▶ _SUPPLIED MATERIAL_

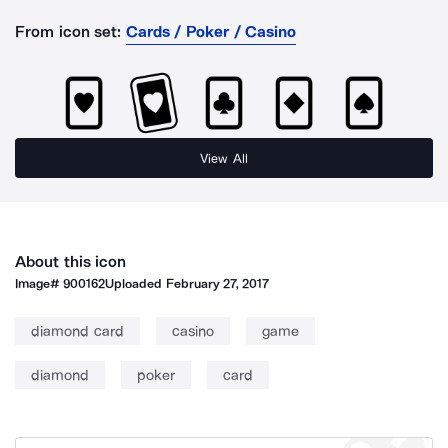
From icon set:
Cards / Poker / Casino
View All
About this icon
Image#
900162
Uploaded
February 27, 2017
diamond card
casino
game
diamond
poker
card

==

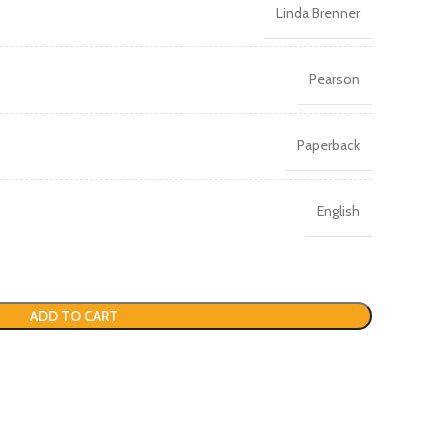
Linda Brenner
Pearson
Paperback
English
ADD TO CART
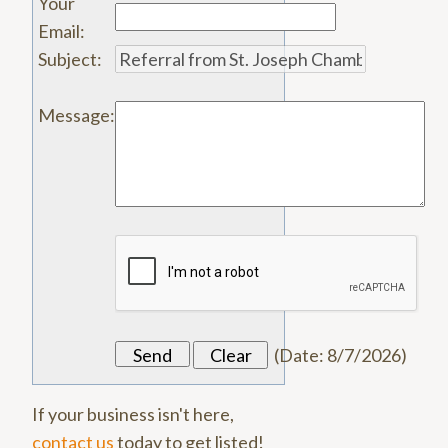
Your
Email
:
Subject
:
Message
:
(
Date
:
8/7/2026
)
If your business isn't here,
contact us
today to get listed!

▶ _WHAT THE TASK REQUIRES_
Although pictures appear among the entries, please set down only the lines from the one with "ADD TO CART" up to and including the one with "today to get listed!", word for word.

▶ _COMPLETED TASK_
ADD TO CART
Your
Email
:
Subject
:
Message
:
(
Date
:
8/7/2026
)
If your business isn't here,
contact us
today to get listed!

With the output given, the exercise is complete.